Duplique a listagem desde o início até a linha que contém "The clock reads 7 h 17 min", incluindo essa linha. Deixe as imagens fora da resposta.

- **Registros de origem**
+---+

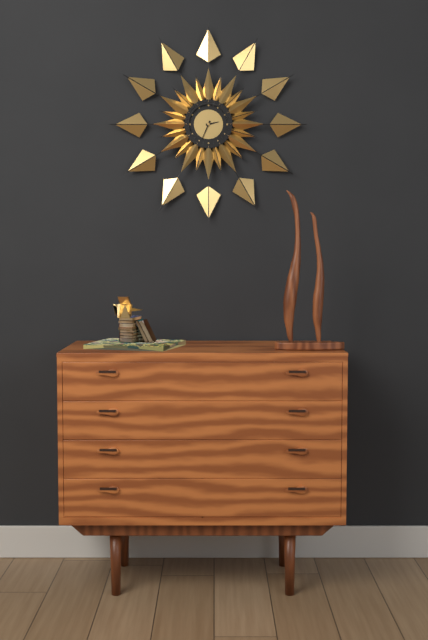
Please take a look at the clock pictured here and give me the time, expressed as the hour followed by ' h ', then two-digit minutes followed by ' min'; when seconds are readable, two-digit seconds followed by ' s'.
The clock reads 2 h 34 min
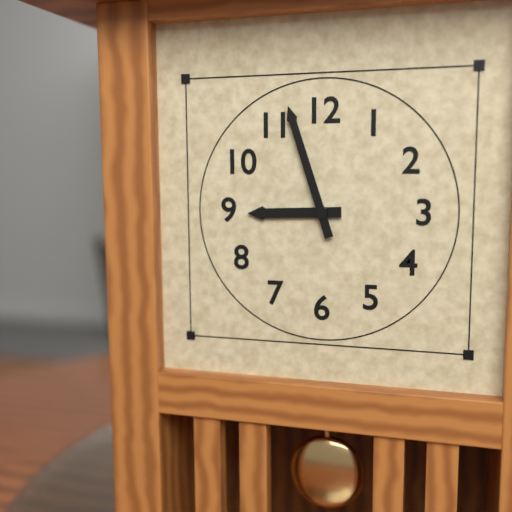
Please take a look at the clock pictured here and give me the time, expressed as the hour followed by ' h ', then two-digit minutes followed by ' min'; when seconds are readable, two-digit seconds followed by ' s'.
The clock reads 8 h 57 min
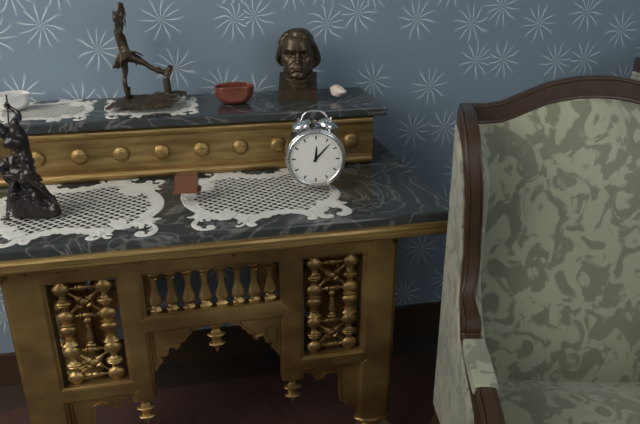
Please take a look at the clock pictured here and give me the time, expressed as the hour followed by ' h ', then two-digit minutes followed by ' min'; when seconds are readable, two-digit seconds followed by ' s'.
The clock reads 12 h 07 min
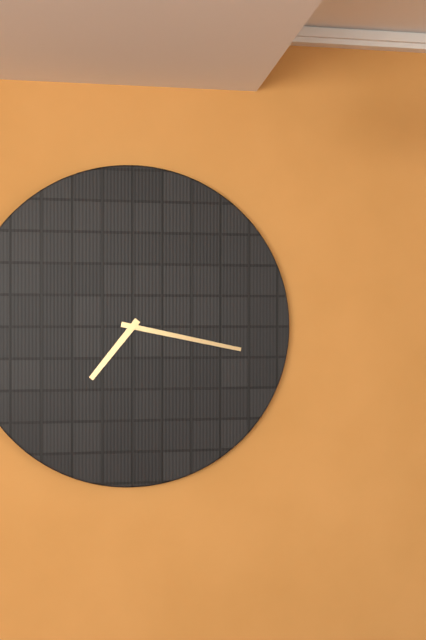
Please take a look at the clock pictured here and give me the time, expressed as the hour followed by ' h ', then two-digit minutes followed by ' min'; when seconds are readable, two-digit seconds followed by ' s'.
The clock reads 7 h 17 min
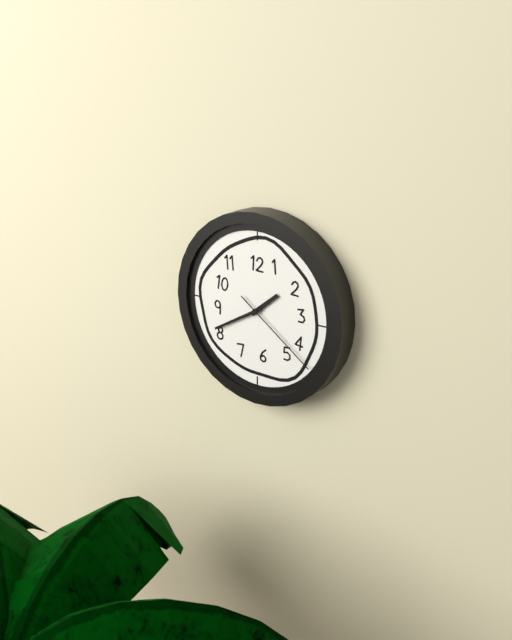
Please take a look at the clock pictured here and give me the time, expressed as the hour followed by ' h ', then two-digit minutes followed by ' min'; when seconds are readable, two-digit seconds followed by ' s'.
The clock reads 1 h 40 min 21 s
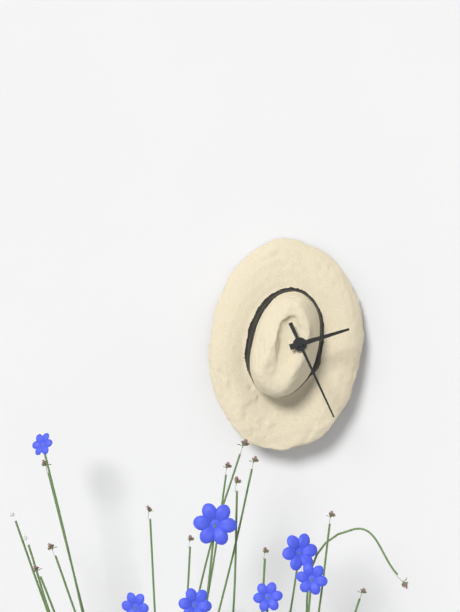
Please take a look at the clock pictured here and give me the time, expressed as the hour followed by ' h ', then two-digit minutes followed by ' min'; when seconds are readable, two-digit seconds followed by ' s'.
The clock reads 2 h 26 min
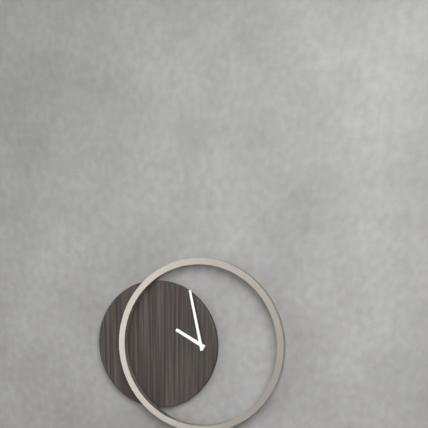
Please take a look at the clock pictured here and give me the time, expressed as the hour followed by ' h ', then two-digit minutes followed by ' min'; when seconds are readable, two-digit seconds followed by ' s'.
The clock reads 9 h 58 min
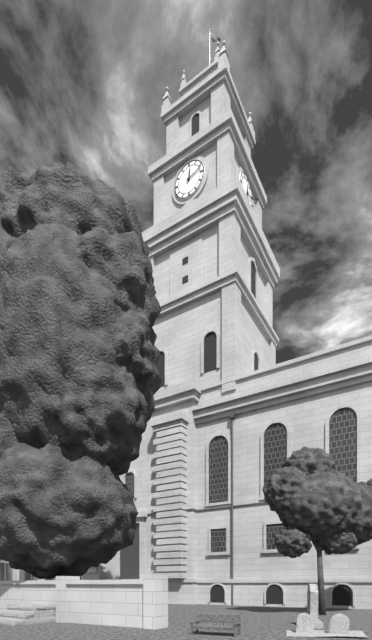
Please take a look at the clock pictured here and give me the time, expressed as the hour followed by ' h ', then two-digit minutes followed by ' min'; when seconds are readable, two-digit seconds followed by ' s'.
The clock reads 12 h 12 min
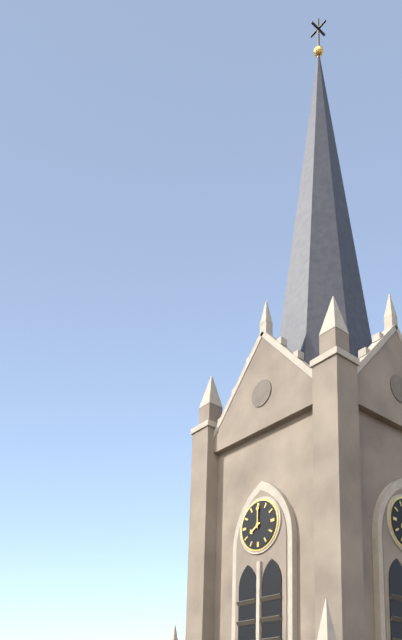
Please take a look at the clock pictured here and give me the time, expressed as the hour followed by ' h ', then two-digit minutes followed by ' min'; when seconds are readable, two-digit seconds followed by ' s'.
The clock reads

+---+

- **Resultado do exercício**
Please take a look at the clock pictured here and give me the time, expressed as the hour followed by ' h ', then two-digit minutes followed by ' min'; when seconds are readable, two-digit seconds followed by ' s'.
The clock reads 2 h 34 min
Please take a look at the clock pictured here and give me the time, expressed as the hour followed by ' h ', then two-digit minutes followed by ' min'; when seconds are readable, two-digit seconds followed by ' s'.
The clock reads 8 h 57 min
Please take a look at the clock pictured here and give me the time, expressed as the hour followed by ' h ', then two-digit minutes followed by ' min'; when seconds are readable, two-digit seconds followed by ' s'.
The clock reads 12 h 07 min
Please take a look at the clock pictured here and give me the time, expressed as the hour followed by ' h ', then two-digit minutes followed by ' min'; when seconds are readable, two-digit seconds followed by ' s'.
The clock reads 7 h 17 min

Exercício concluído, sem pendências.